A system for analyzing squash match videos, automatically detecting game phases (primarily rally and rest periods), and generating structured data for further analysis. The system combines SAM2 for player segmentation, YOLO-Pose for pose estimation, and a custom game state detection algorithm.
SquashPhaseDetector/
├── backend/ # FastAPI backend
│ ├── routers/ # API endpoints (video.py, segmentation.py, etc.)
│ ├── models/ # ML model integration (sam2_model.py, etc.)
│ ├── utils/ # Utility functions (video.py, etc.)
│ └── app.py # Main FastAPI application
├── frontend/
│ ├── src/
│ │ ├── components/ # React components (video/, segmentation/, etc.)
│ │ ├── services/ # API service functions (api/video.ts, api/segmentation.ts)
│ │ ├── pages/ # Top-level page components (VideoDetailPage.tsx)
│ │ ├── utils/ # Frontend utility functions (rleUtils.ts)
│ │ └── ...
│ └── Dockerfile
├── data/
│ ├── uploads/ # Directory for uploaded videos and extracted frames
│ │ └── [uuid]/
│ │ ├── frames/ # Extracted .jpg frames
│ │ ├── segmentation/ # Segmentation results in numpy arrays
│ │ │ ├── results/ # Results of segmentation masks for each frame
│ │ │ │ ├── 1/ #
│ │ │ │ ├── 2/ #
│ │ ├── pose/ # Pose detection results in numpy arrays
│ │ │ ├── results/ # { "frame_name": ..., "keypoints_data": ..., "keypoints_conf": ..., "bounding_box": ... }
│ │ │ │ ├── 1/ # Player 1
│ │ │ │ ├── 2/ # Player 2
│ │ ├── metadata.json # Video metadata
│ │ ├── pose.json # Pose detection frames indices for frontend
│ │ ├── segmentation.json # Segmentation marker inputs and frames indices for frontend
│ │ └── mainview_timestamp.csv
│ └── exports/
├── docker-compose.yml
├── README.md
└── ...
- Docker and Docker Compose
- NVIDIA GPU with CUDA support (for optimal performance)

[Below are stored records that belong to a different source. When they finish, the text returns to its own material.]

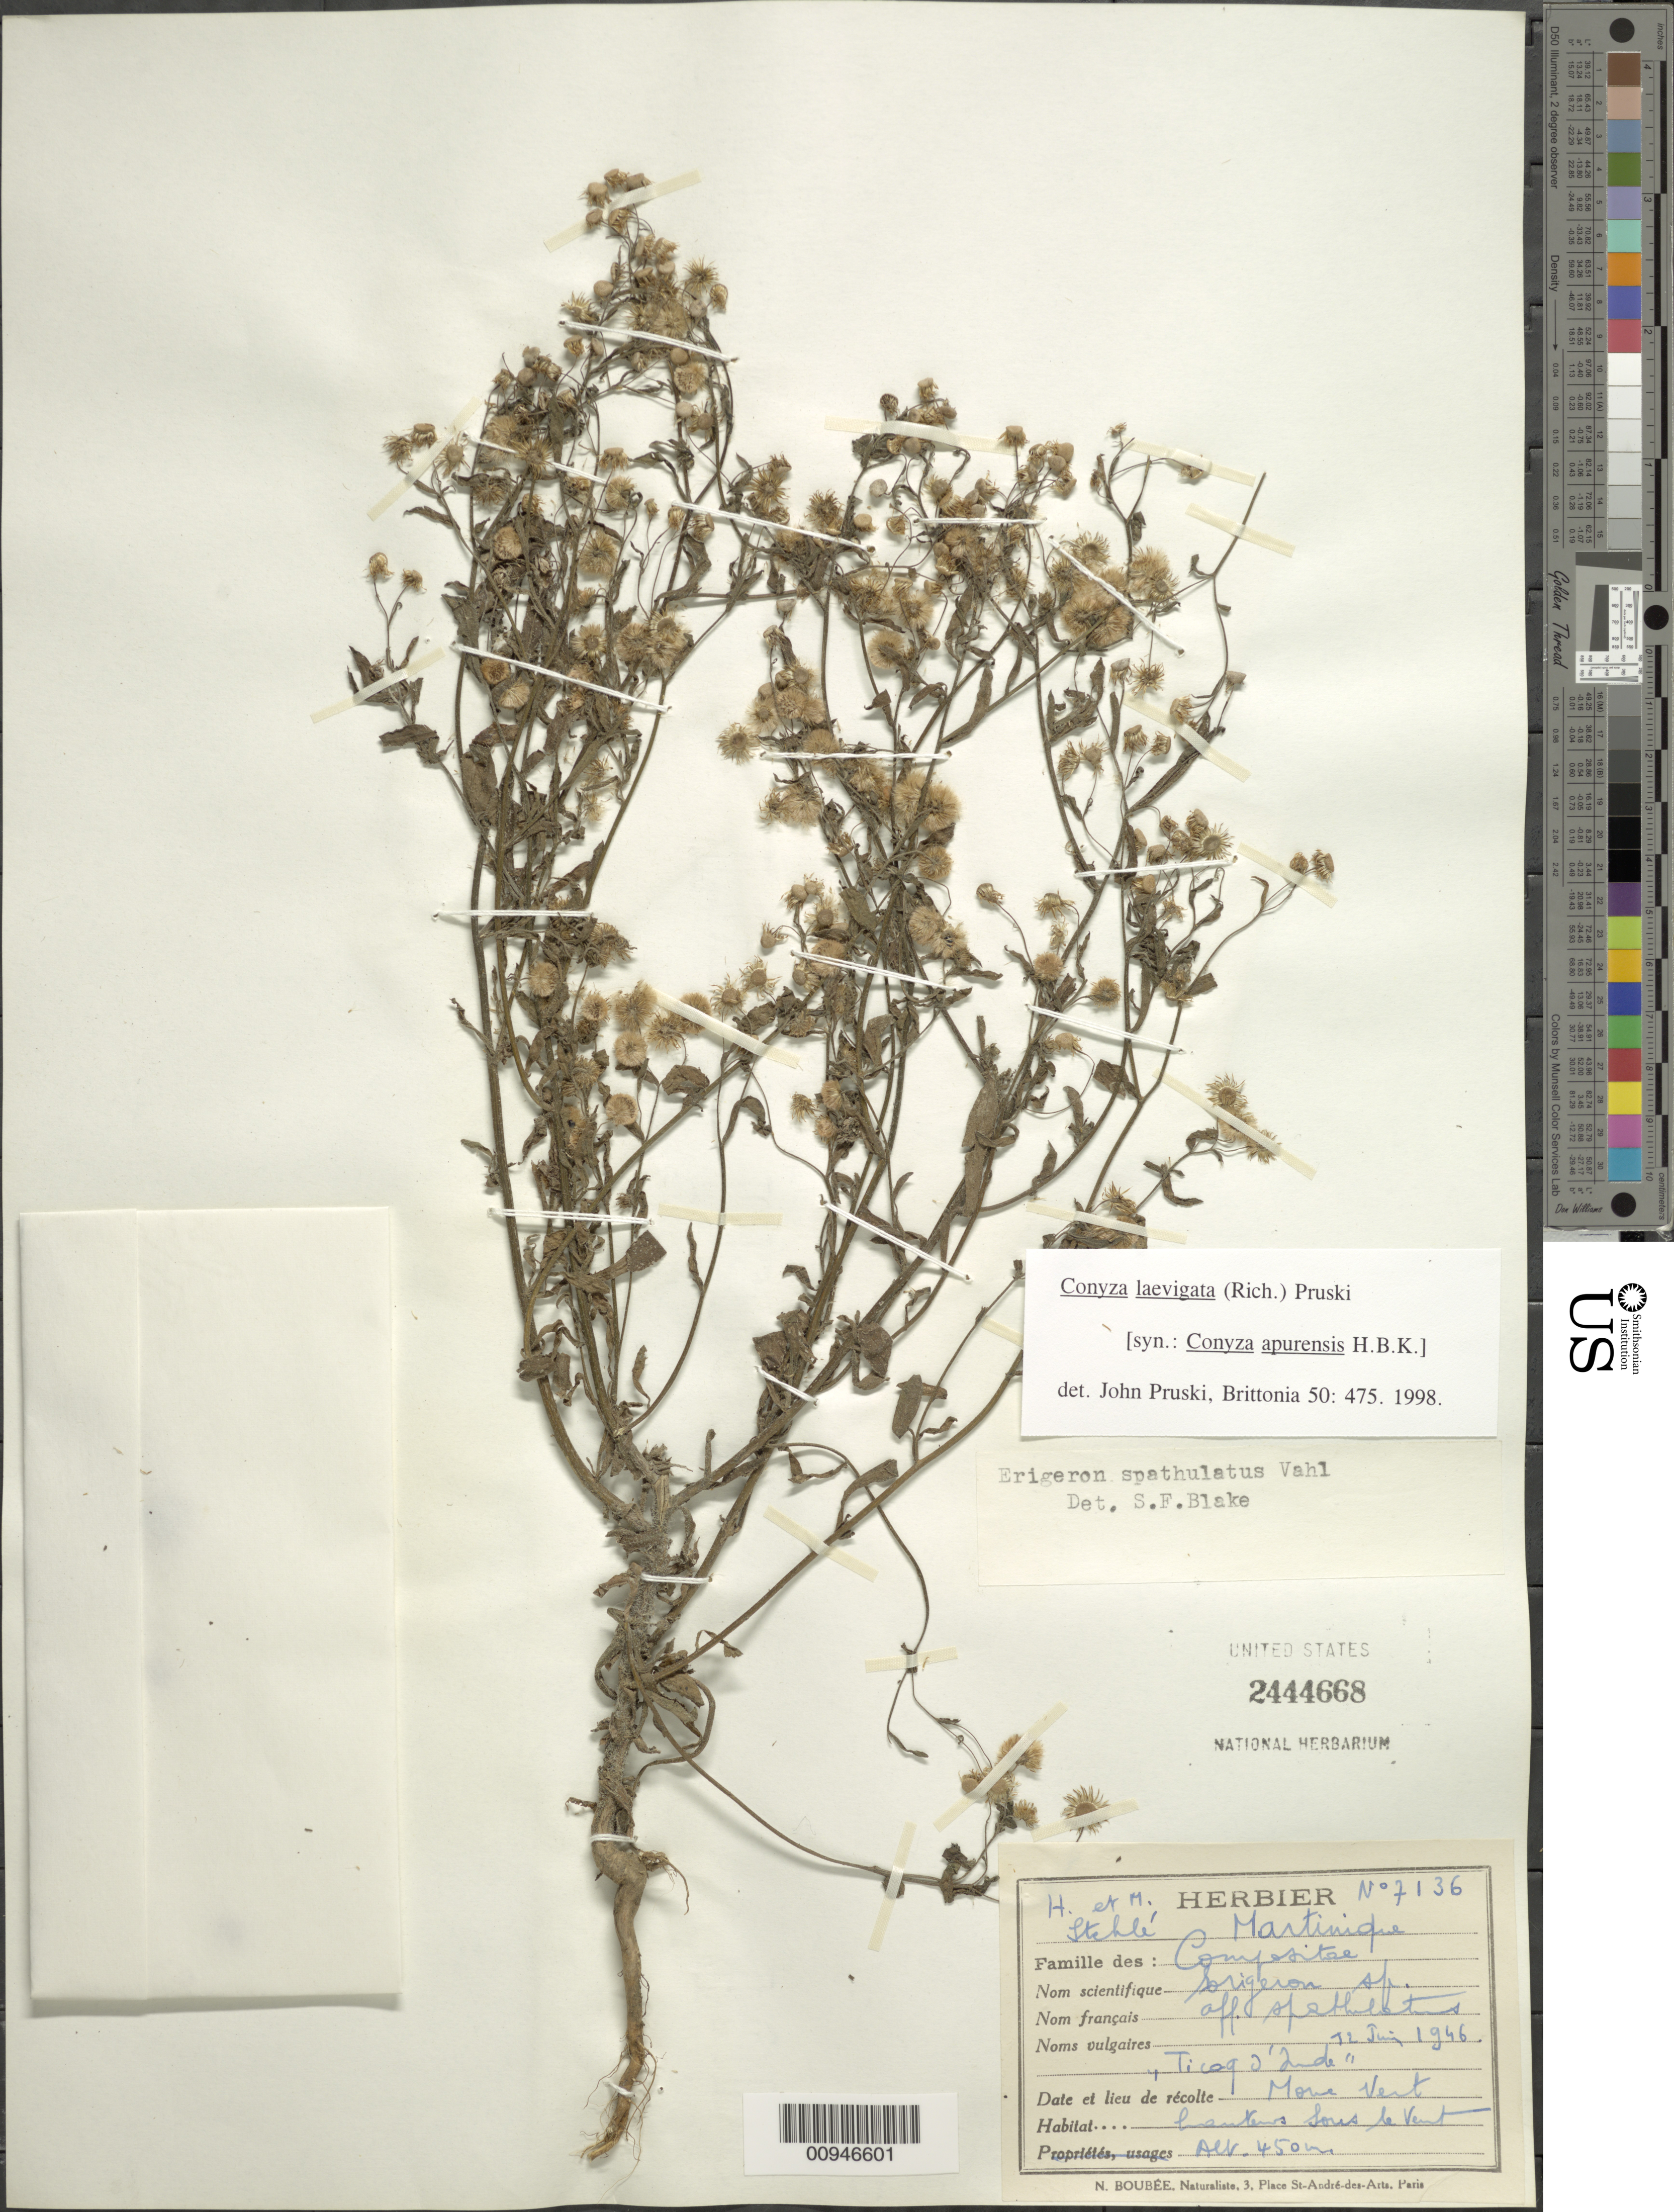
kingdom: Plantae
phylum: Tracheophyta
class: Magnoliopsida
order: Asterales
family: Asteraceae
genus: Conyza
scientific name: Conyza laevigata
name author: (Rich.) Pruski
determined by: Pruski, J. F.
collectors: H. Stehlé & M. Stehlé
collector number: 7136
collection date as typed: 22 Jun 1946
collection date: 1946-06-22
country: Martinique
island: Martinique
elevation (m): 450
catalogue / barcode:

- NVIDIA Container Toolkit installed
- SAM2 model weights (download instructions below)
- Clone the repository
- Start the containers:
docker-compose up --build- Access the API at
http://localhost:8000 - API documentation at
http://localhost:8000/docs
- Upload squash match video
- Find frames with main views
- Mark players in specific frames
- Generate player masks using SAM2
- Apply YOLO-Pose to detect body landmarks
The project uses Meta AI's Segment Anything Model 2 (SAM2) for high-quality player segmentation. SAM2 is a powerful foundation model for image segmentation that can be guided with prompts (points, boxes, or masks).
- After uploading a video, navigate to the segmentation tab
- Select a frame and mark positive points on the players (click on the player)
- Add negative points if needed (click on background or other elements)
- Process segmentation - SAM2 will generate masks for both players
- Masks are stored and linked to player tracking throughout the video
The project uses Ultralytics YOLO for pose detection, which provides accurate and efficient estimation of player poses during the match. Additionally, it integrates seamlessly with the segmentation results to enhance player tracking and analysis.